Republicans Scored Early Victories in Key Senate Races
Published November 02, 2010
Oct. 22: Candidates for Indiana’s open Senate seat Republican Dan Coats, right, responds to Democratic Rep. Brad Ellsworth during a debate in Fort Wayne, Ind.
Republicans scored several early Senate victories Tuesday night as polls started to close, with candidates in Ohio, Kentucky and Indiana winning open seats as the party aims to build a majority for the first time since 2004.
Republican Rob Portman, an ex-congressman and former White House budget director, has beaten Lt. Gov. Lee Fisher in Ohio, Fox News projects. Both he and Tea Party-backed Rand Paul in Kentucky will fill seats left by retiring Republicans.
But former Sen. Dan Coats in Indiana scored the first GOP Senate pick-up of the night, beating Democratic Rep. Brad Ellsworth for the seat left by retiring Democratic Sen. Evan Bayh. He was leading 55-39 in early returns.
Paul beat Kentucky state Attorney General Jack Conway after a bitter contest that delved into Paul’s religion and made for some tense debates. Paul, who is leading 55-45 percent in early returns, won despite a last-minute visit by former President Bill Clinton for Conway.
The Kentucky Senate seat is currently held by a Republican, retiring Sen. Jim Bunning.
Elsewhere, Vermont Democratic Sen. Patrick Leahy easily won his reelection race, as did South Carolina Republican Sen. Jim DeMint, who faced off against Democrat Alvin Greene, an unemployed unknown who won his party’s primary without campaigning.
The race for governor in South Carolina is too close to call, with Republican Nikki Haley competing against Democrat Vincent Sheheen. Ohio Gov. Ted Strickland is also in a tight race against Republican John Kasich.
Republicans have a couple of magic numbers in mind Tuesday night. They need to pick up 10 seats to seize a majority in the Senate; 39 seats to seize a majority in the House. So far, Republican candidates have won 14 seats in the House, while Democrats have won one on the road to the 218 seats needed for a majority in that chamber.
With the strength of the Tea Party movement at their backs, GOP candidates are hoping the enthusiasm of their supporters will help propel them to historic pickups in Congress and give them the leverage to put a check on the Obama administration’s policies.
Though Democrats barnstormed into Congress in huge numbers over the past two cycles — helped in no small part by President Obama’s historic presidential run in 2008 — frustration over the economy and far-reaching legislation passed under the current administration have fueled a crop of candidates vowing to bring a renewed model of small-government conservatism to Washington.
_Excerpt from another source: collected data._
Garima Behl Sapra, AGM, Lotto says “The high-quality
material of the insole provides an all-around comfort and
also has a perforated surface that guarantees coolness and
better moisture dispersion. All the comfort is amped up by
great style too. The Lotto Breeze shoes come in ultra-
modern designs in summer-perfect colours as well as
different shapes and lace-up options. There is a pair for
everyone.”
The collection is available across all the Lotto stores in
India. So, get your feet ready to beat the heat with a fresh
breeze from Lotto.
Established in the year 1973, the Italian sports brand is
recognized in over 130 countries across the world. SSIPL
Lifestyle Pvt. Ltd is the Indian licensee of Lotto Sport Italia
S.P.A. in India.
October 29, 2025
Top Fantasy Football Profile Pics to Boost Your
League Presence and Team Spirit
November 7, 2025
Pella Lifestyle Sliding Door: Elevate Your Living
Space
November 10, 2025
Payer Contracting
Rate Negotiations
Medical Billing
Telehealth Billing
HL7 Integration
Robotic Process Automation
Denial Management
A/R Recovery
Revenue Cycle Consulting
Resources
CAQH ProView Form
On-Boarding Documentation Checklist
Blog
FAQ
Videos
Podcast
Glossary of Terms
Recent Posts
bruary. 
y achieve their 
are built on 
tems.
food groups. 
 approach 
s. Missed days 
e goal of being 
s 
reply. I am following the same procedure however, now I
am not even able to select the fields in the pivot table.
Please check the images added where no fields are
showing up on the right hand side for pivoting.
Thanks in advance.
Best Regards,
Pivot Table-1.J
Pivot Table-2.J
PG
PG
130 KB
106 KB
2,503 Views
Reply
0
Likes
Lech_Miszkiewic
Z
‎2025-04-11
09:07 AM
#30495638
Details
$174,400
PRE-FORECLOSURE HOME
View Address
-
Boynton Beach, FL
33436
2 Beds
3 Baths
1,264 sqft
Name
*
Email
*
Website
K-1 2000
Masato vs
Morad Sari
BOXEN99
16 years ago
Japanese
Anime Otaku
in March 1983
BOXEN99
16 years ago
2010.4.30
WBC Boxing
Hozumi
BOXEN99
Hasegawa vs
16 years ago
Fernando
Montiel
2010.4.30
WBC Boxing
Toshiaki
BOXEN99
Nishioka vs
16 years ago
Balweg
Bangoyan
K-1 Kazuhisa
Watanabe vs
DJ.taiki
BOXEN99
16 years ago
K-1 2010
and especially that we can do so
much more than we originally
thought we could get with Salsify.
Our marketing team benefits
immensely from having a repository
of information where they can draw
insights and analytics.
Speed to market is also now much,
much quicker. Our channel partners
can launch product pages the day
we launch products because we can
The most visible and vocal drivers of that political breed have been the Tea Party, which aggravated several GOP primary contests by backing non-establishment candidates who, in many cases, won. Election night stands as a test of that movement’s strength.
But while the Obama administration rejects the description of Election Day as a referendum on the president’s policies, Republican candidates say Tuesday night’s returns will have everything to do with Obama.
Many of their candidates ran as much against Obama and the Democratic leaders in Congress as they did against their own opponents. Across the country, Republican nominees cast their Democratic foes as tools of the Obama administration, while Democrats returned fire by casting Republicans — particularly those backed by the Tea Party — as extreme.
Republican leaders have warned that victories on Tuesday do not necessarily translate to a mandate, and that they’ll have to follow through on their promises to cut spending and rein in government to gain the voters’ trust.
Thirty-seven governor’s seats are also on the line Tuesday.